On the specific example in the blog post though I can only say that there are so many times I've been down the clean code path and it's more often not another person, but the future you, into whose foot you are shooting. Abstraction is not beneficial when you need to study it later to understand it again.



> Abstraction is not beneficial when you need to study it later to understand it again.

This is where a good study routine comes in. I study Haskell like I study all things of any long term importance, using an Anki deck. It takes me longer to start using a new abstraction, but once I have it it's pretty much there for life, due to my daily commitment of half an hour or so to my reviews. It makes far less sense, of course, to do this for a one-off abstraction I had to apply to a specific project, so this naturally tilted me over the years to work more and more in loss like Haskell.

(N.B., I do not state this as a prescription. I think this is well above and beyond what most people expect of themselves professionally, and that is okay. Everything in life comes with tradeoffs.)

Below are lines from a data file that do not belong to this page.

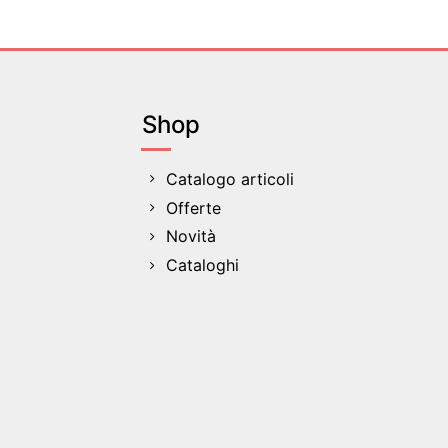
Shop
Catalogo articoli
Offerte
Novità
Cataloghi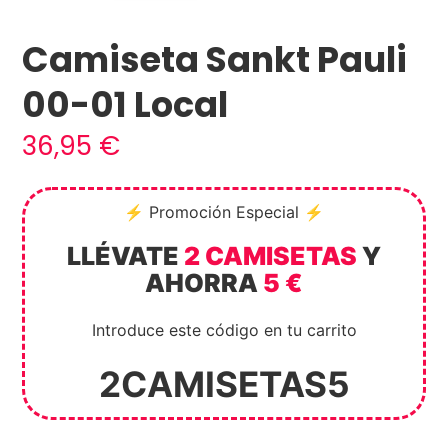
Camiseta Sankt Pauli
00-01 Local
36,95
€
⚡ Promoción Especial ⚡
LLÉVATE
2 CAMISETAS
Y
AHORRA
5 €
Introduce este código en tu carrito
2CAMISETAS5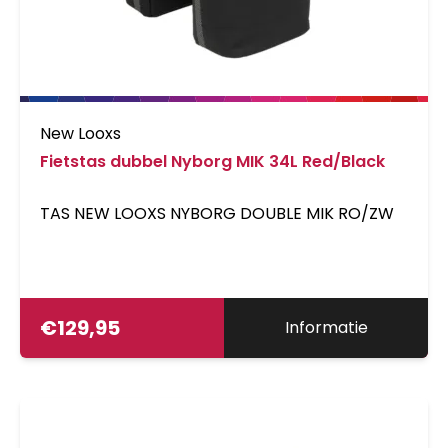
New Looxs
Fietstas dubbel Nyborg MIK 34L Red/Black
TAS NEW LOOXS NYBORG DOUBLE MIK RO/ZW
€
129,95
Informatie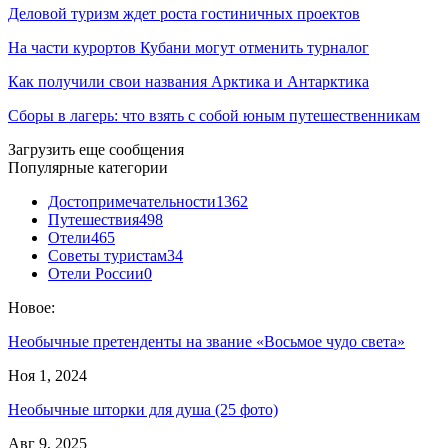
Деловой туризм ждет роста гостиничных проектов
На части курортов Кубани могут отменить турналог
Как получили свои названия Арктика и Антарктика
Сборы в лагерь: что взять с собой юным путешественникам
Загрузить еще сообщения
Популярные категории
Достопримечательности
1362
Путешествия
498
Отели
465
Советы туристам
34
Отели России
0
Новое:
Необычные претенденты на звание «Восьмое чудо света»
Ноя 1, 2024
Необычные шторки для душа (25 фото)
Авг 9, 2025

This is really interesting to me. What exactly do you write on the anki cards? I cannot really image learning a haskell abstraction by mere memorization. How can you learn it without actually applying it to a real problem. Often times the hard part is to know when to use which abstraction. How do you learn this using flashcards?


What you detail is pretty much how you would recognize it. You write out a brief summary of the high level problem, and then ask yourself "which abstraction would you reach for first, absent any other information?"

The latter part is often implied, but it's best to make it explicit. You're trying to build up expert intuition, which means allowing for the fractal nature of software development to mean you might be in the 20% of times where this won't work for you.